Dataset entries:
************

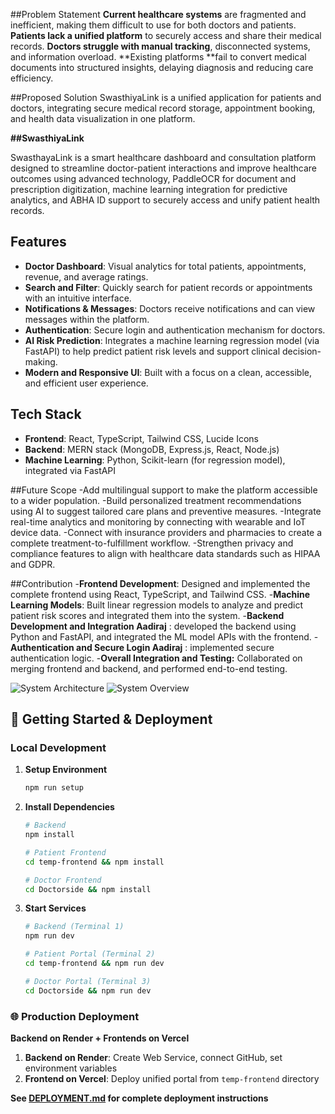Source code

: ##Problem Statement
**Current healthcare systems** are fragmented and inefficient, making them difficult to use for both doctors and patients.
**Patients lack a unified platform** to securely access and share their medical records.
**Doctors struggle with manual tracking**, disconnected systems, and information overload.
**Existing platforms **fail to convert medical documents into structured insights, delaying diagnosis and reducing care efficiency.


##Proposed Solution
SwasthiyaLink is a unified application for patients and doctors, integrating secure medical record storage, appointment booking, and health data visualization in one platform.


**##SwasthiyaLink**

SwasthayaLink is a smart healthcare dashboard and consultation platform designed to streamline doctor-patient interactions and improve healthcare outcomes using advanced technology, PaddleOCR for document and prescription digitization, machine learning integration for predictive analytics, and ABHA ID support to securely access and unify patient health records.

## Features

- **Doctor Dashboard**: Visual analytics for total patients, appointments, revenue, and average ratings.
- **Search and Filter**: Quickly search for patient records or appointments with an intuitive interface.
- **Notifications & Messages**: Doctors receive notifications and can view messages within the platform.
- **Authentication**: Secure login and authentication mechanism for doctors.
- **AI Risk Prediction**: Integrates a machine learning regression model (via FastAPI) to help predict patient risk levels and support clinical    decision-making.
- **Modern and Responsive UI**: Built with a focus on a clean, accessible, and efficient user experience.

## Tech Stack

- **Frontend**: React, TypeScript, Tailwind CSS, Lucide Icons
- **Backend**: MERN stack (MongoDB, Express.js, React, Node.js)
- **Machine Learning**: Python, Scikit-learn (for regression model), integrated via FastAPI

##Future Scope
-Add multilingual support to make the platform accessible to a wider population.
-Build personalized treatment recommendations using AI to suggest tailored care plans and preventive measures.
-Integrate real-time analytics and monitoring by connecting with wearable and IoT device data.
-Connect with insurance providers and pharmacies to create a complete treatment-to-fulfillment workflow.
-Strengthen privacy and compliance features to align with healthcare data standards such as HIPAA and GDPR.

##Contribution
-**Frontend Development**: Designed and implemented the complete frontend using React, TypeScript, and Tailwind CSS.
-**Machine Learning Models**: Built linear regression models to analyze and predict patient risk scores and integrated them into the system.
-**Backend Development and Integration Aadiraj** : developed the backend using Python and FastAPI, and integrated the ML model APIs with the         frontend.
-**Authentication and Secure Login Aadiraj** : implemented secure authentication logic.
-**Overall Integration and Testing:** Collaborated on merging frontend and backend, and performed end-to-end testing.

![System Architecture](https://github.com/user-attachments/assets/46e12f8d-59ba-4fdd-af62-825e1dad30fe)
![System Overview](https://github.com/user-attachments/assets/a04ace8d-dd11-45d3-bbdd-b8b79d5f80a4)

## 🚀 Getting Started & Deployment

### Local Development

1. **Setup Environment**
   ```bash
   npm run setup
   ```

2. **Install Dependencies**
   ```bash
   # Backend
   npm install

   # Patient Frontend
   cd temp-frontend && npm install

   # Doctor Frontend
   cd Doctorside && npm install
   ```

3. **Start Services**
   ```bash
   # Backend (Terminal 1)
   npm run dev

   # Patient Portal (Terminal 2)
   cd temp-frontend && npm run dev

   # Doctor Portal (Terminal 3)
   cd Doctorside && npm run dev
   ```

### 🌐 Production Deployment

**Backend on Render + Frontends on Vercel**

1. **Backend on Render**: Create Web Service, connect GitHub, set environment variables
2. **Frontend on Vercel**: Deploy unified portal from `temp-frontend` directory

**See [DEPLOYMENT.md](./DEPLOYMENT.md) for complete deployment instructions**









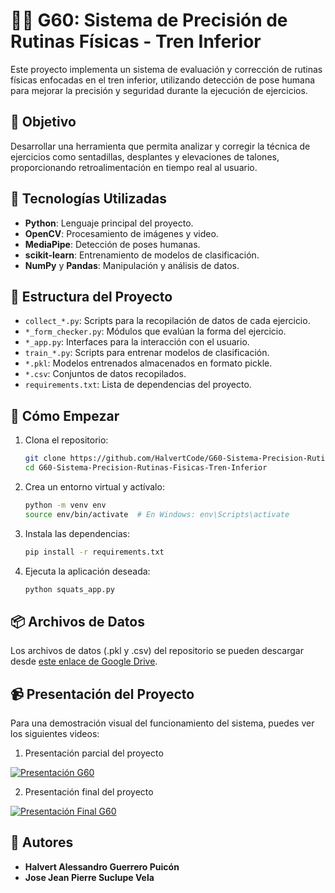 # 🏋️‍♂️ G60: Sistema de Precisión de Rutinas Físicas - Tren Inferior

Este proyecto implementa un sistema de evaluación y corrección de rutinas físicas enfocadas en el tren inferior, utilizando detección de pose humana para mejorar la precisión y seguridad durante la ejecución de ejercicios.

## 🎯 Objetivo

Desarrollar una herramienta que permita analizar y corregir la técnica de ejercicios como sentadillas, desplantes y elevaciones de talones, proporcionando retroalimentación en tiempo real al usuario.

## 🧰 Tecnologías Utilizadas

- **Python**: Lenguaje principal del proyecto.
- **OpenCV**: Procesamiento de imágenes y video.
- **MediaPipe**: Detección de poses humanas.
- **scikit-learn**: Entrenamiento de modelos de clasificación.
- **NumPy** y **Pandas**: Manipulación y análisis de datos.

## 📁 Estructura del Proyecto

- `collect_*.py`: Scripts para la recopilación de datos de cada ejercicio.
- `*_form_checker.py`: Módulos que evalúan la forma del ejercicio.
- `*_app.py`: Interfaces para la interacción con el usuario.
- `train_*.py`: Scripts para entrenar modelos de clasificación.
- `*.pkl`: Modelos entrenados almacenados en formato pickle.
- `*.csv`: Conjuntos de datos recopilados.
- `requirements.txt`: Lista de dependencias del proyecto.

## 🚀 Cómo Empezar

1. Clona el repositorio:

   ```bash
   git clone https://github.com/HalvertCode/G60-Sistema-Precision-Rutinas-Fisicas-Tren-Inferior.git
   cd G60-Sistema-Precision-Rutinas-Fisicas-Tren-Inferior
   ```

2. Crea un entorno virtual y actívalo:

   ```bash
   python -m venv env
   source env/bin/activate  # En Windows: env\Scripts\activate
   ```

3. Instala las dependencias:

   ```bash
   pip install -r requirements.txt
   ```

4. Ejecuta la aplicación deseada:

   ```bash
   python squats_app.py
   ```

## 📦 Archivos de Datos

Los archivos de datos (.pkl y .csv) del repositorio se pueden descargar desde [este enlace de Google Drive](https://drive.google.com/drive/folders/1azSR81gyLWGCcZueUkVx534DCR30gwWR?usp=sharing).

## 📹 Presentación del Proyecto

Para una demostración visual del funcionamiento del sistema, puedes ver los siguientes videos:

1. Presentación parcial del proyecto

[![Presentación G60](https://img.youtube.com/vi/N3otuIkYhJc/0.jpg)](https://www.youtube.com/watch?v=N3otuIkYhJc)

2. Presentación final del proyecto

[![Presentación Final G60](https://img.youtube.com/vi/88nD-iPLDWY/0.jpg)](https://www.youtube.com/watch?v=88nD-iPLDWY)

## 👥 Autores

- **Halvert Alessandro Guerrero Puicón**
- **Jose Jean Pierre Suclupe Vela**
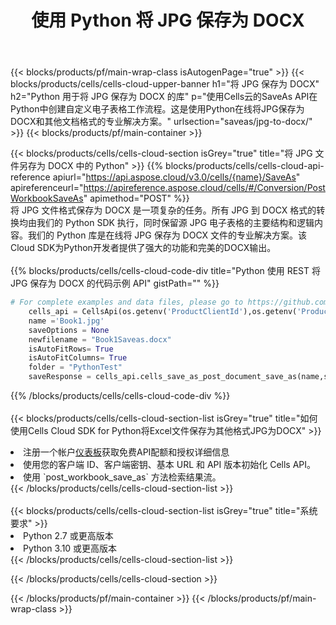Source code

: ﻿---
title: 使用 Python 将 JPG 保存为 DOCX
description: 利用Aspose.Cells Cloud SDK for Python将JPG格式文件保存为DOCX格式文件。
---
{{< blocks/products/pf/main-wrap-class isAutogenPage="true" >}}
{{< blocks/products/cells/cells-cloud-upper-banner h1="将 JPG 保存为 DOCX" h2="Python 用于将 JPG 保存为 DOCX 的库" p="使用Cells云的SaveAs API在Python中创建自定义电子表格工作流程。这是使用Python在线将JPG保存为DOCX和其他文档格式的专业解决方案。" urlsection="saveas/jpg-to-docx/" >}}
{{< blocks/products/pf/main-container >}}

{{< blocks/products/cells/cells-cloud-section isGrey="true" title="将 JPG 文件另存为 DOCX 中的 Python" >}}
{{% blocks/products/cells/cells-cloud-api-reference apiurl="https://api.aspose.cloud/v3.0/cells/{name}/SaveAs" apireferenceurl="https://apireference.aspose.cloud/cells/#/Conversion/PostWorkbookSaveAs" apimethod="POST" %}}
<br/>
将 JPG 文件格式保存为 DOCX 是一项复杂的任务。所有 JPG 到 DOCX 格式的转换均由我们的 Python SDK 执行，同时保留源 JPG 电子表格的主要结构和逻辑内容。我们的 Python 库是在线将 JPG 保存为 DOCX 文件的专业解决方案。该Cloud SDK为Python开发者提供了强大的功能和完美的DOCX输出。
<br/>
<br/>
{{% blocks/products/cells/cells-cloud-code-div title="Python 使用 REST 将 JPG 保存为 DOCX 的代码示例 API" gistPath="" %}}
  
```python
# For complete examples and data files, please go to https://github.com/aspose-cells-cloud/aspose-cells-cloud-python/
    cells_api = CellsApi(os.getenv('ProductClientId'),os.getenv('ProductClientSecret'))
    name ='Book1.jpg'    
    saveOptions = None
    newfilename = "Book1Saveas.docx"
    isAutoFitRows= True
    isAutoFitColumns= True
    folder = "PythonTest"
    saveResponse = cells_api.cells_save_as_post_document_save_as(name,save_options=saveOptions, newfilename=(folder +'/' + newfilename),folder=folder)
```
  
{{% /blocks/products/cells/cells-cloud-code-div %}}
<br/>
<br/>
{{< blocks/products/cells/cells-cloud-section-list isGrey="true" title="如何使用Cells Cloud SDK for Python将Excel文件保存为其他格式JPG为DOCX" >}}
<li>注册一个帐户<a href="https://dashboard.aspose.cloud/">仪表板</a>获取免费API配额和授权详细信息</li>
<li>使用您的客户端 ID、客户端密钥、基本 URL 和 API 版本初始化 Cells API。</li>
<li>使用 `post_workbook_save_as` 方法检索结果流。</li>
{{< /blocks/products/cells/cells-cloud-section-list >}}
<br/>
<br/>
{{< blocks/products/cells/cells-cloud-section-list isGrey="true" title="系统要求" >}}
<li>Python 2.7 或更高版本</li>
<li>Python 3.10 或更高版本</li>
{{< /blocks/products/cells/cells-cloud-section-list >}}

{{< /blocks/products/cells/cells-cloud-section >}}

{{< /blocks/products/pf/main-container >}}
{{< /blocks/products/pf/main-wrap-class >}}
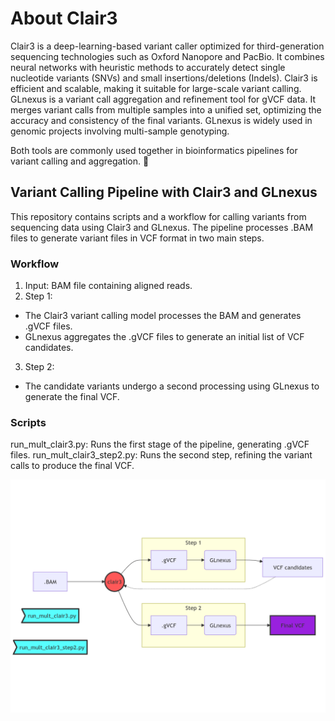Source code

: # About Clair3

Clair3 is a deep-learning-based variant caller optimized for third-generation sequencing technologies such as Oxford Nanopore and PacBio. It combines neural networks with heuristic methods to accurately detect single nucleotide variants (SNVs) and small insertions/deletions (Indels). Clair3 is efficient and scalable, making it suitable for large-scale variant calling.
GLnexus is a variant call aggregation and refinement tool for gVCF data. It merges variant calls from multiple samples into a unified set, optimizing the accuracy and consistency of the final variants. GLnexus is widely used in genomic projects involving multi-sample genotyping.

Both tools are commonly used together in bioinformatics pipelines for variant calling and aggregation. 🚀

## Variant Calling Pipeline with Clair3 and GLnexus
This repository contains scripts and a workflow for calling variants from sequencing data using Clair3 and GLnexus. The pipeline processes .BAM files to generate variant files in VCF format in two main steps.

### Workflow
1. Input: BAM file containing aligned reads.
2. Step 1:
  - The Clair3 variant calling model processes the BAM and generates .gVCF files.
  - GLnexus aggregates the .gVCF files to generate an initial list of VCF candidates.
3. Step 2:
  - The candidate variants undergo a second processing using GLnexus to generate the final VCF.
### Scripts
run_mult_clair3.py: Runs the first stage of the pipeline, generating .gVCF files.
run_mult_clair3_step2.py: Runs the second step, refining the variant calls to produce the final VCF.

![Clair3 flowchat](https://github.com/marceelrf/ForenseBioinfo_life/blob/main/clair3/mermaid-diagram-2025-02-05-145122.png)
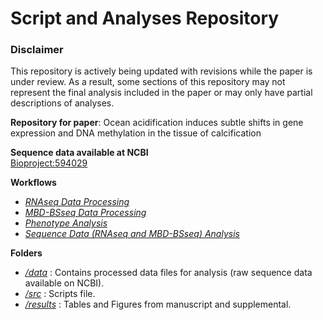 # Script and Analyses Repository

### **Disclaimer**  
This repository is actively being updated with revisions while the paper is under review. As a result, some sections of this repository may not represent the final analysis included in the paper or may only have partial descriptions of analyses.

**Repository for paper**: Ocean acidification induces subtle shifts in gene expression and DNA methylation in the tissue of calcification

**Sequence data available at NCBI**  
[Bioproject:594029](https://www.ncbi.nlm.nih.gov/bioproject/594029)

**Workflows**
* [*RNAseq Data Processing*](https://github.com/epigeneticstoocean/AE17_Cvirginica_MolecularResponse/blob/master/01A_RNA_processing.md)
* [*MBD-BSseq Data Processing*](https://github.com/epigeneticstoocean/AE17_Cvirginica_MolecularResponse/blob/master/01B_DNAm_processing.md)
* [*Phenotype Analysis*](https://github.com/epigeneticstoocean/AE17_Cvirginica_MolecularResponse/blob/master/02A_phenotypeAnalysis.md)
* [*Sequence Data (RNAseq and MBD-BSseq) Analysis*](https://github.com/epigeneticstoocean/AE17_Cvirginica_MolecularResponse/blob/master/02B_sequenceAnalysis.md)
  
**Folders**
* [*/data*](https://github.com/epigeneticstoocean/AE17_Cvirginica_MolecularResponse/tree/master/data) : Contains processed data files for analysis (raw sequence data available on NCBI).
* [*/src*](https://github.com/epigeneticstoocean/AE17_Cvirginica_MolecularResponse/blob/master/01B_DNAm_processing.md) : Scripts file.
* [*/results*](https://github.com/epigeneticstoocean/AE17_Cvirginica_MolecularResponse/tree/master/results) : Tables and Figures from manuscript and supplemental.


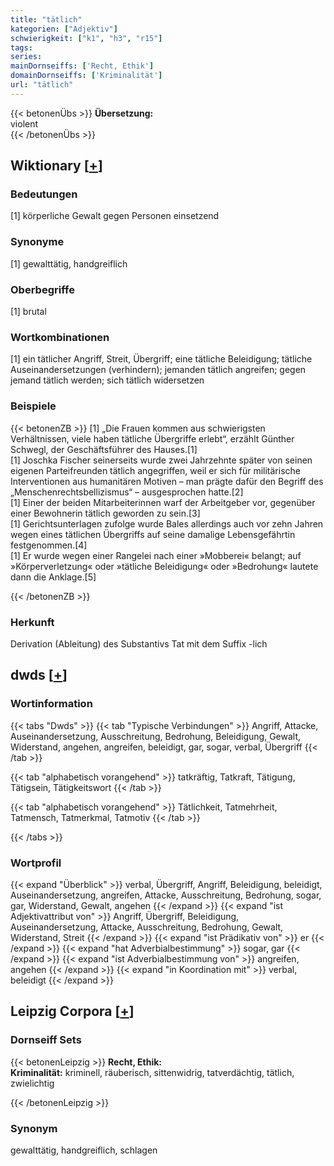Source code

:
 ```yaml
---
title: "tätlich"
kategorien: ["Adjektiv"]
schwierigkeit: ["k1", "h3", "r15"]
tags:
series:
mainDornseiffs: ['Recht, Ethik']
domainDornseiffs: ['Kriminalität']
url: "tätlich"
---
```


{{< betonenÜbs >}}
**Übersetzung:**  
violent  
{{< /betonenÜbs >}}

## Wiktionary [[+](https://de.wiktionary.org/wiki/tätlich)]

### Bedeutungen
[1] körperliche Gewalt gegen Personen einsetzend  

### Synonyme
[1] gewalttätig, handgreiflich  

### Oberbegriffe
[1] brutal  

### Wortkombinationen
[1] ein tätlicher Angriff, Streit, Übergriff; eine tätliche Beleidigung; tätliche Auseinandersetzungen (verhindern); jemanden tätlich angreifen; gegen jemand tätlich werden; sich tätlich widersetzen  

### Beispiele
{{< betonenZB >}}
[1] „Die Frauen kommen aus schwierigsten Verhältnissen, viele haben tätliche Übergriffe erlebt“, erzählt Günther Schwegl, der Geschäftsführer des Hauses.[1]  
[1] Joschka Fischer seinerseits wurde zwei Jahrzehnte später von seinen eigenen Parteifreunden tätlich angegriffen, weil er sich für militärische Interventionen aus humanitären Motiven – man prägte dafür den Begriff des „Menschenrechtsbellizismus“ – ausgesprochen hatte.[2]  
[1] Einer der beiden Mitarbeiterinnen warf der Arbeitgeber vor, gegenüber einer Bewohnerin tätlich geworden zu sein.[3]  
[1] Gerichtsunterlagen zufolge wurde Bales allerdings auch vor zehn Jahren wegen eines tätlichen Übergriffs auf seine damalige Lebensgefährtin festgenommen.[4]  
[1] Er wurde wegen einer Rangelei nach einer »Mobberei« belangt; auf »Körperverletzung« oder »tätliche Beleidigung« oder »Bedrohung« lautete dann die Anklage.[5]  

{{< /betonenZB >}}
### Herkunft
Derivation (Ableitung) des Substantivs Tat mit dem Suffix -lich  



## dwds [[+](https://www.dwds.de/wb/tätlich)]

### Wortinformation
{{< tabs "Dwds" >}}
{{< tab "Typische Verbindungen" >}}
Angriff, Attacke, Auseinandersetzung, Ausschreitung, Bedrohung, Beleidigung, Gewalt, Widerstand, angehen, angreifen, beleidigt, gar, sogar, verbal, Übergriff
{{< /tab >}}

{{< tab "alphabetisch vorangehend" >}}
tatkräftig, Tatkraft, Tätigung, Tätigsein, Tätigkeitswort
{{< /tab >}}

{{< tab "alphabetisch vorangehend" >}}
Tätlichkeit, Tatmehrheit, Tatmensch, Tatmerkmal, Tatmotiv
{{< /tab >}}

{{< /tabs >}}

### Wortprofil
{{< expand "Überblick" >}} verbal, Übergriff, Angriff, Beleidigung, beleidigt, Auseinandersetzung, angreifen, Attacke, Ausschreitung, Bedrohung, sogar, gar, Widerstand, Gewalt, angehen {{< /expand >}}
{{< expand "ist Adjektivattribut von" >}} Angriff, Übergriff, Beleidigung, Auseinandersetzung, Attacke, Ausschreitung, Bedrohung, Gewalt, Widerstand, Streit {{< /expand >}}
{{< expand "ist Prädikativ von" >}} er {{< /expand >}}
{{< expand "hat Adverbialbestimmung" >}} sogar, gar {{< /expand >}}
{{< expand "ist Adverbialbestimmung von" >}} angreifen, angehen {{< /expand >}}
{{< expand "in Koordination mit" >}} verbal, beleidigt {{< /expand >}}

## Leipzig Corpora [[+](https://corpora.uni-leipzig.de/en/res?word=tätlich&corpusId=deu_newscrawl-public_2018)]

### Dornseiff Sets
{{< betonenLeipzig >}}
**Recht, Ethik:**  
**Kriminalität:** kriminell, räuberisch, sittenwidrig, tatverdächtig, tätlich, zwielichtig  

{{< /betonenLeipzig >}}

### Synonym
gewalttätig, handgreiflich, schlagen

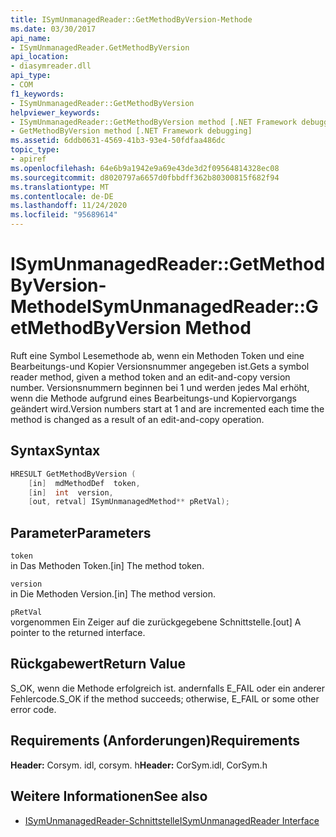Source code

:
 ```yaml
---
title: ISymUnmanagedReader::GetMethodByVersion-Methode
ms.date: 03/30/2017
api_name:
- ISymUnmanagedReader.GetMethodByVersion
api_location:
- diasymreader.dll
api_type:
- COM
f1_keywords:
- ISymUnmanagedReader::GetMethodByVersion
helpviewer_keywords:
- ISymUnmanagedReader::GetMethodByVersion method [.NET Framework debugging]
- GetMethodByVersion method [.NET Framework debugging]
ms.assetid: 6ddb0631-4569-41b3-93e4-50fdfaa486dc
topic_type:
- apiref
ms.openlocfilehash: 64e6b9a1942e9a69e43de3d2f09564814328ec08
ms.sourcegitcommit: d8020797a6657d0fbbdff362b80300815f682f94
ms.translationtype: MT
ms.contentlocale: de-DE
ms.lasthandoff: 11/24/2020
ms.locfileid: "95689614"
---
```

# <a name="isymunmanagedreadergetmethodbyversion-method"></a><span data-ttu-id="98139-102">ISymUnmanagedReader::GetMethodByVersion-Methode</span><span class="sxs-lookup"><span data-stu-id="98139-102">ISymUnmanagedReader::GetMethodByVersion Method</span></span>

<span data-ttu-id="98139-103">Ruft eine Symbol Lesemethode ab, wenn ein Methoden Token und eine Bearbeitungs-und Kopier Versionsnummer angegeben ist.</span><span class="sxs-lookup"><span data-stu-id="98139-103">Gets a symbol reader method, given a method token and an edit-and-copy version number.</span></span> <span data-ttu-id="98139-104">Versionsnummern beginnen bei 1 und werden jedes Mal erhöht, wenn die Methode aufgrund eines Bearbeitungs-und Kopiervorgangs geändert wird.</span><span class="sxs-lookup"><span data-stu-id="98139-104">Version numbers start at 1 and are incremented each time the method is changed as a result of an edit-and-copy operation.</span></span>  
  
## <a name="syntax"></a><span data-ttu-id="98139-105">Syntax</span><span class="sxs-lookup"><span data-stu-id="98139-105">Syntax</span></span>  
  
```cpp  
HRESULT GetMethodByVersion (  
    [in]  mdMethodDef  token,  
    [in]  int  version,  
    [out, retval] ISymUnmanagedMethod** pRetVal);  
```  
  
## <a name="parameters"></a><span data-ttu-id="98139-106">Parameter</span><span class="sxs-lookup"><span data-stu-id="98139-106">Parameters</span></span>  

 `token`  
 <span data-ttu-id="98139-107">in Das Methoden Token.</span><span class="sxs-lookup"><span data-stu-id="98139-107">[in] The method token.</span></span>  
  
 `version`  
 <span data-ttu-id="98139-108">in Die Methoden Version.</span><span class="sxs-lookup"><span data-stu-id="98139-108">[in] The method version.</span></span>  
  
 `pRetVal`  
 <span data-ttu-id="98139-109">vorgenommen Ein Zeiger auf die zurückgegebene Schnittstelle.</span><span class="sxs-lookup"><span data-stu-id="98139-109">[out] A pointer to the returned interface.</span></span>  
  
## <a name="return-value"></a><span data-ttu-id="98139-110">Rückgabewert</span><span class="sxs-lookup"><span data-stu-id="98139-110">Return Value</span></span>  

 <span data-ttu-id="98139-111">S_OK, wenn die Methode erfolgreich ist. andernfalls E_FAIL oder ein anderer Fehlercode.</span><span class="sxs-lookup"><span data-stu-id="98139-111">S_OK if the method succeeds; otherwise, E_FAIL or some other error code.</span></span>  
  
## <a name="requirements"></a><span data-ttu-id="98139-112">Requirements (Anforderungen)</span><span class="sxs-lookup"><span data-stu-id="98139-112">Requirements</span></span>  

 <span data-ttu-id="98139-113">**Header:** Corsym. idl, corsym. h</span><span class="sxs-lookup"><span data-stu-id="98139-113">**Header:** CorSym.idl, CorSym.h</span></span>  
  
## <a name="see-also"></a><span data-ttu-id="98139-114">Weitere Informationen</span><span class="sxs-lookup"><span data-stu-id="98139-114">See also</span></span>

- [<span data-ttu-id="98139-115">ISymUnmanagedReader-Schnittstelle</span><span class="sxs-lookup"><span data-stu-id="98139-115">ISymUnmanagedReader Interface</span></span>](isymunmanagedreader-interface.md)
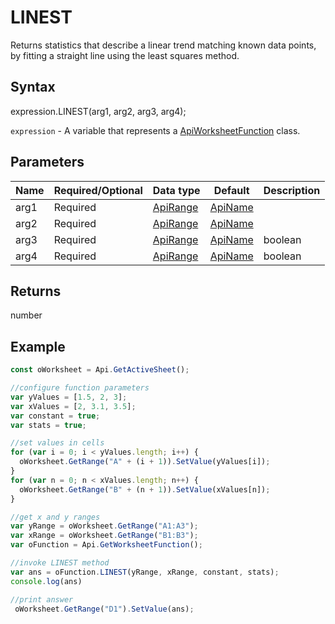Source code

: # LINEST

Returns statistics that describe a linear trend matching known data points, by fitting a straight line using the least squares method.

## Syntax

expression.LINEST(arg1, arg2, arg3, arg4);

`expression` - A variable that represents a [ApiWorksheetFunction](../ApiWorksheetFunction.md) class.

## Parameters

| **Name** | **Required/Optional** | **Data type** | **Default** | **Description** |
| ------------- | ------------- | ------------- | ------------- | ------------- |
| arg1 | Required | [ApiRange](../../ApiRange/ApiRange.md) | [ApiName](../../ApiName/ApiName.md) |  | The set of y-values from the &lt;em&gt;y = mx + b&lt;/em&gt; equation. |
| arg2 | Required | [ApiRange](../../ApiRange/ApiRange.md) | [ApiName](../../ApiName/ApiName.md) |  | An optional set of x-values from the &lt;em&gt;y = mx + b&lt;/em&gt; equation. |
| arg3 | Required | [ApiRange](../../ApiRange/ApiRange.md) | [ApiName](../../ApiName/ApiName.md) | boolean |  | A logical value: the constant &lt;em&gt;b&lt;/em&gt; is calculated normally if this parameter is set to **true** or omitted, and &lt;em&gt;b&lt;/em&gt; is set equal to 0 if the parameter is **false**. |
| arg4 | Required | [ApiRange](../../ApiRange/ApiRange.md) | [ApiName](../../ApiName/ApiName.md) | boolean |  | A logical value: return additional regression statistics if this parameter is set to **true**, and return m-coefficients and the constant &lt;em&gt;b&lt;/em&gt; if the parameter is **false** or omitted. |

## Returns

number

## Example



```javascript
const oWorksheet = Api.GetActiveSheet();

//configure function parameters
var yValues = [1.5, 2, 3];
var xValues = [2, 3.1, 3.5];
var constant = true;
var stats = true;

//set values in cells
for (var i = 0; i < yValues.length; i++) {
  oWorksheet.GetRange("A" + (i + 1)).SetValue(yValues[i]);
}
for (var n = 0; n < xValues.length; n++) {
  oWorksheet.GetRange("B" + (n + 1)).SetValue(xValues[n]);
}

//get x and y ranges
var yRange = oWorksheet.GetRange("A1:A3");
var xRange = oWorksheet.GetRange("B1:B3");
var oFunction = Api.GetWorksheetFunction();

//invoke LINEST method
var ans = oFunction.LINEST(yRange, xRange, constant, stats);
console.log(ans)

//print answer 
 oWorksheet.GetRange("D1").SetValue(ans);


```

************

Every line of the records containing the word "handgreiflich" must appear in the answer.

Answer area —
[1] gewalttätig, handgreiflich  
gewalttätig, handgreiflich, schlagen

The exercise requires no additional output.